= Meadowlands (song) =

"Meadowlands" is an anti-apartheid song composed in 1956 by Strike Vilakazi. It was written in reaction to the forced relocation of black South Africans from Sophiatown, to the new township of Meadowlands. The song was popularised by a number of musicians, including Dorothy Masuka and Miriam Makeba, and became an anthem of the movement against apartheid.

==Background==
The Afrikaner National Party (NP) was elected to power in South Africa in 1948, and remained in control of the government for the next 46 years. The white minority held all political power during this time, and implemented the system of apartheid. "Apartheid" involved a brutal system of racial segregation, and the word itself meant "separateness" in Afrikaans. Black South Africans were forced to live in poverty stricken townships, and were denied basic human rights, based on the idea that South Africa belonged to white people. The NP government passed the Group Areas Act in 1950 and the Bantu Resettlement Act in 1954. These laws forcibly relocated millions of South Africans into townships in racially segregated areas. This relocation was part of a plan to separate the black population of South Africa into tiny, impoverished bantustans. The settlement of Sophiatown was destroyed during the implementation of this plan in 1955, and its 60,000 inhabitants forcibly moved. Many of them were sent to a settlement known as Meadowlands. Sophiatown had been a cultural centre, particularly for African jazz music, prior to the relocation.

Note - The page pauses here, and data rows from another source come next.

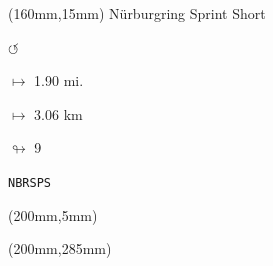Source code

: \begin{textblock*}{40mm}(160mm,15mm)%
Nürburgring Sprint Short
\par \Huge$\circlearrowleft$
\Large
\par$\mapsto$ 1.90 mi.
\par$\mapsto$ 3.06 km
\par$\looparrowright$ 9
\par\hfill\tiny\tt NBRSPS\\
\end{textblock*}
\begin{textblock*}{20mm}(200mm,5mm)%
\fbox{\thepage}
\end{textblock*}
\begin{textblock*}{20mm}(200mm,285mm)%
\fbox{\thepage}
\end{textblock*}
\null\newpage

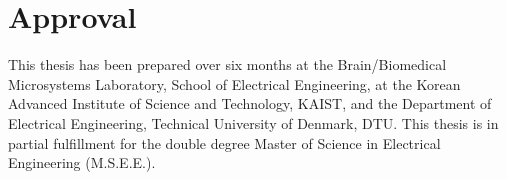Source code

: \thispagestyle{main}

\chapter*{Approval}
This thesis has been prepared over six months at the Brain/Biomedical Microsystems Laboratory, School of Electrical Engineering, at the Korean Advanced Institute of Science and Technology, KAIST, and the Department of Electrical Engineering, Technical University of Denmark, DTU. This thesis is in partial fulfillment for the double degree Master of Science in Electrical Engineering (M.S.E.E.).

\vfill

\begin{center}
\namesigdate{\thesisauthor~-~\studentnumber}
\end{center}
\thispagestyle{empty}
\vfill

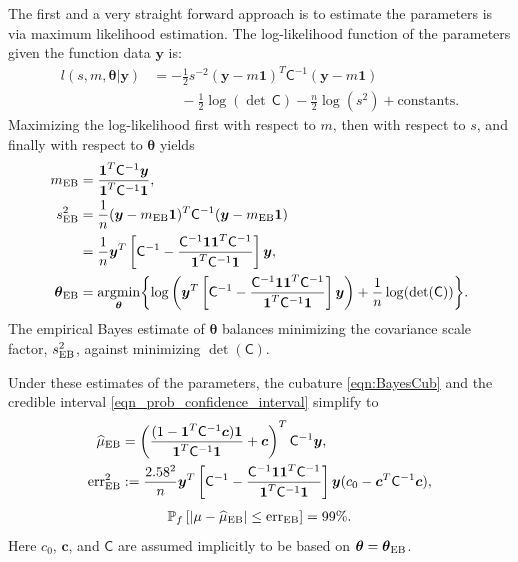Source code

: \documentclass{iitthesis}          %
\newcommand{\bm}[1]{\boldsymbol{#1}}
\newcommand{\vtheta}{{\bm{\theta}}}
\newcommand{\vc}{\bm{c}}
\newcommand{\vy}{\bm{y}}
\newcommand{\vone}{\bm{1}}
\newcommand{\mC}{\mathsf{C}}
\newcommand{\mCInv}{{\mathsf{C}^{-1}}}
\newcommand{\hmu}{\widehat{\mu}}
\newcommand{\MLE}{\textup{EB}}
\newcommand{\err}{\textup{err}}
\providecommand{\argmin}{\operatorname*{argmin}}
\begin{document}
  \label{sec:MLE}

The first and a very straight forward approach is to estimate the parameters is via maximum likelihood estimation.  The log-likelihood function of the parameters given the function data $\vy$ is:
\begin{align*}
l(s,m,\vtheta | \vy)
&= -\frac{1}{2} s^{-2} (\vy-m\vone)^T\mCInv(\vy-m\vone) 
\\ & \qquad
 - \frac{1}{2} \log(\det\, \mC) - \frac{n}{2} \log(s^2) + \text{constants.}
\end{align*}
Maximizing the log-likelihood first with respect to $m$, then with respect to $s$, and finally with respect to $\vtheta$ yields
\begin{align*}
m_\MLE &= \frac{\vone^T \mCInv \vy }{ \vone^T \mCInv \vone}, \\
\nonumber
s^2_{\MLE}  
&= \frac{1}{n} (\vy-m_{\MLE}\vone)^T\mCInv(\vy-m_{\MLE}\vone) 
\\
&= 
\frac{1}{n}
\vy^T 
\left[ 
\mCInv - 
\frac{ \mCInv \vone \vone^T \mCInv }{\vone^T\mCInv \vone}
\right] \vy, \\
\vtheta_\MLE
&= \argmin_{\vtheta} \biggl \{
\log\left(\vy^T 
\left[ \mCInv - 
\frac{ \mCInv \vone \vone^T \mCInv }{\vone^T\mCInv \vone}
\right] \vy 
\right)  +  \frac{1}{n} \log(\det(\mC))
\biggr \}.
\end{align*}
The empirical Bayes estimate of $\vtheta$ balances minimizing the covariance scale factor, $s^2_{\MLE}$, against minimizing  $\det(\mC)$. 

Under these estimates of the parameters, the cubature \eqref{eqn:BayesCub} and the credible interval \eqref{eqn_prob_confidence_interval} simplify to 
\begin{align*} %
\hmu_\MLE  &= 
\left(
\frac{ (1 - \vone^T  \mCInv\vc )  \vone }{ \vone^T \mCInv \vone}   +  \vc 
\right)^T  \mCInv \vy, \\
\err_\MLE^2 & : = \frac{2.58^2}{n}
 \vy^T \left[ \mCInv - 
\frac{ \mCInv \vone \vone^T \mCInv }{\vone^T\mCInv \vone}
\right] \vy  
(c_0 - \vc^T\mC^{-1}\vc ),
\end{align*}
\begin{align}
\label{eqn_prob_CI_MLE}
\mathbb{P}_f \left[
|\mu-\hmu_\MLE| \leq \err_\MLE \right]  = 99\%.
\end{align}
Here $c_0$, $\vc$, and $\mC$ are assumed implicitly to be based on $\vtheta = \vtheta_\MLE$.   
\end{document}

==Composition and performance==
The forced move away from the Sophiatown township inspired Strike Vilakezi to compose "Meadowlands". Originally sung by Nancy Jacobs and Her Sisters, "Meadowlands" was set to an "infectious jive beat". It featured music writer Todd Matshikiza on the piano. As with many other protest songs of this period, "Meadowlands" was made popular both within and outside South Africa by Miriam Makeba, and it became an anthem of the movement against apartheid. Several other songs, including Makeba's "Sophiatown is Gone", and "Bye Bye Sophiatown" by the Sun Valley Sisters, also referred to the relocation from Sophiatown. "Meadowlands" has subsequently been quoted in compositions by South African musicians, especially in Cape Town, and was covered by several artists, including the Tulips, and Dolly Rathebe. The song was performed outside South Africa by several artists during the apartheid era, helping "expose the injustices suffered by oppressed racial groups", according to commentator Michaela Vershbow. In 2007, it was included in the collection "Essential South African Jazz".

==Lyrics and interpretation==
The lyrics of the song were written in three languages; IsiZulu, SeSotho, and tsotsitaal, or street slang. "Meadowlands" was superficially sunny and upbeat, including the line "We're moving night and day to go to Meadowlands / We love Meadowlands." This led the South African government to mistakenly believe that the song supported the relocation program. This interpretation was the result of the government relying on a literal translation of the lyrics. The government was so pleased with the song that Vilakezi was praised by a bureaucrat for the song, and reportedly, had a housing application approved. However, the lyrics were intended to be ironic. The residents of Sophiatown understood this interpretation, and sang the song as their possessions were removed from the township by government trucks. Thus the song has been referred to as a notable example of using ambiguous meaning to convey anti-government sentiment in a covert manner. Vershbow describes the lyrics of the song, such as "We will move all night and day / To go stay in Meadowlands / You'll hear the white people saying / Let's go to Meadowlands", as expressing the emotional devastation of the forced move. Scholar Gwen Ansell stated that it was "as rich in nuance as a traditional fable".